— START Material shown —

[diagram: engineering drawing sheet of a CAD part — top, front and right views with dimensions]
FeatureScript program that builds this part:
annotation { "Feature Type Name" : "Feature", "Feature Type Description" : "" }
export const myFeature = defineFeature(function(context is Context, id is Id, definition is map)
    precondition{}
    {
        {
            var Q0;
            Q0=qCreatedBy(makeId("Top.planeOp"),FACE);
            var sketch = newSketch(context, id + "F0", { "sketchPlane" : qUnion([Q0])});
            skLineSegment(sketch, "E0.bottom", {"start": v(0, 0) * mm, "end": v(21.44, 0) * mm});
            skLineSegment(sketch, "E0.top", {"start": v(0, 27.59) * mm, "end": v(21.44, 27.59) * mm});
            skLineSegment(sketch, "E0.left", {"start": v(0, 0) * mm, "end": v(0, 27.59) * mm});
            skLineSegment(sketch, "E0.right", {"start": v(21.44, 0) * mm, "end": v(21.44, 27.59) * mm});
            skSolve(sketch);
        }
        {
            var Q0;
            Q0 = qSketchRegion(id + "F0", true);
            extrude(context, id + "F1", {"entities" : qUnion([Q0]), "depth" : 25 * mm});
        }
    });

— END Material shown —
— START Material shown —

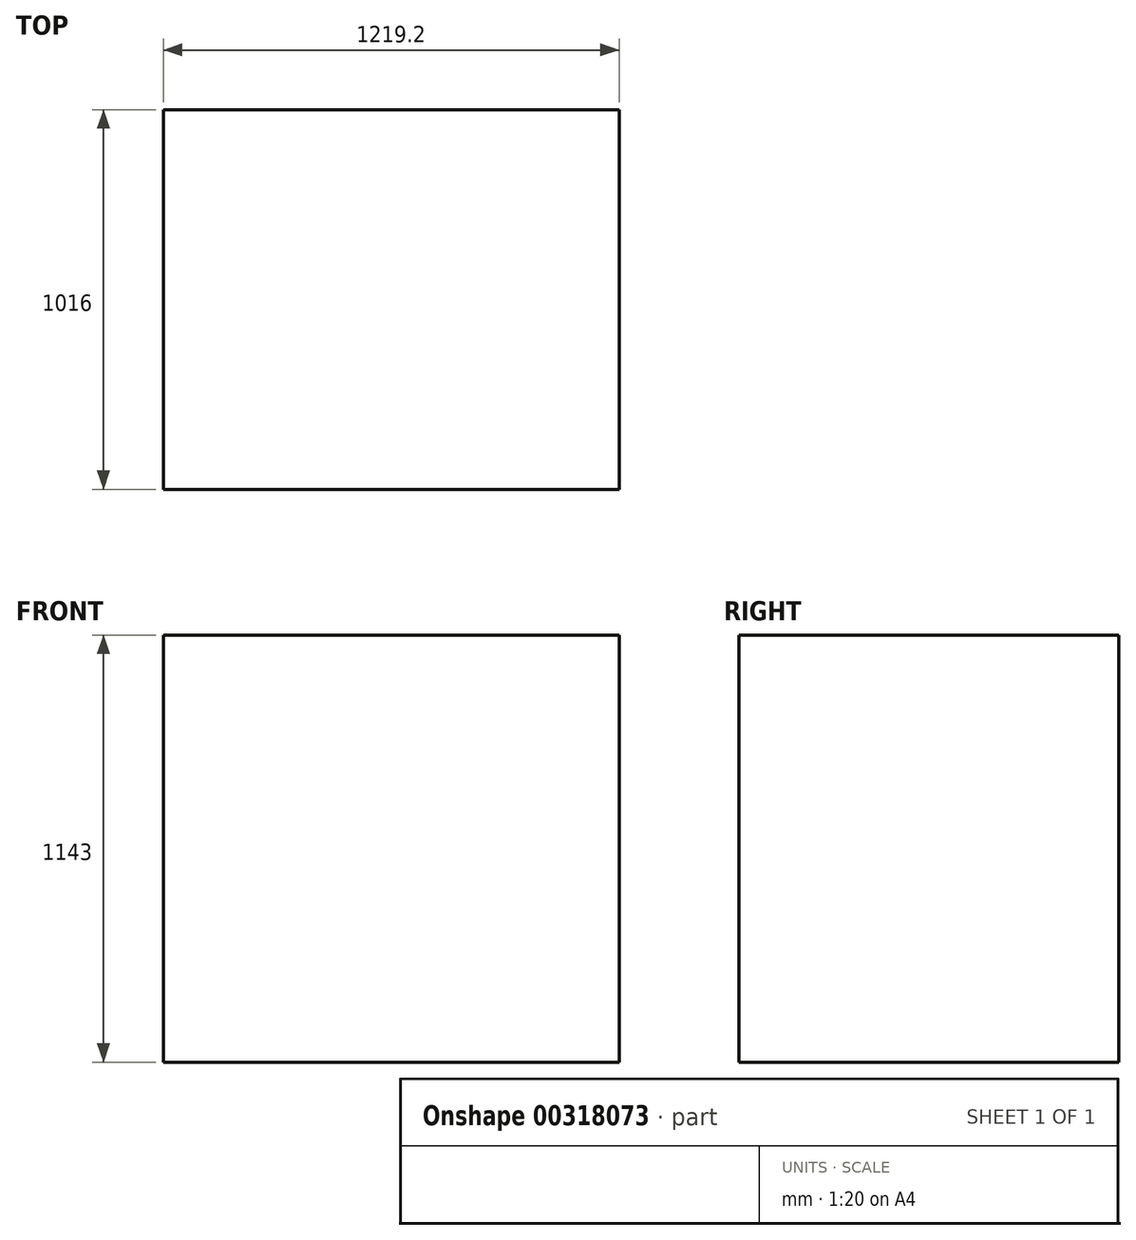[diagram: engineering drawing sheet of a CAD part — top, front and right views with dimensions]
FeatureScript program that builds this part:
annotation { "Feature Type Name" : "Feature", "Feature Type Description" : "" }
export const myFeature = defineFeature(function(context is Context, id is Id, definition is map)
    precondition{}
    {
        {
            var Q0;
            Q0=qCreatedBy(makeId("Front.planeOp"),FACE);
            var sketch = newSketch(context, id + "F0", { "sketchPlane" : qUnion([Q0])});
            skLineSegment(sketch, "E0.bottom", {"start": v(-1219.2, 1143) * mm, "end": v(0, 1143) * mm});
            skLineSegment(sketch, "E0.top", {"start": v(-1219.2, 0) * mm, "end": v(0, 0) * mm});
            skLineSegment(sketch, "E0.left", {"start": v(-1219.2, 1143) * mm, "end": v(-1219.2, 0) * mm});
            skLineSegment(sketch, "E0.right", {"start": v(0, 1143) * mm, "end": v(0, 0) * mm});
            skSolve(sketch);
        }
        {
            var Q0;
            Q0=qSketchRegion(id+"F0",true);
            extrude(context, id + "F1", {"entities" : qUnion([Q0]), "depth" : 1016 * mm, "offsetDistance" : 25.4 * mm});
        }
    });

— END Material shown —

• Exercise prompt: Gather every line in the entries above that contains the string "left", and reproduce each one in full.

• Solution for this problem:
            skLineSegment(sketch, "E0.left", {"start": v(0, 0) * mm, "end": v(0, 27.59) * mm});
            skLineSegment(sketch, "E0.left", {"start": v(-1219.2, 1143) * mm, "end": v(-1219.2, 0) * mm});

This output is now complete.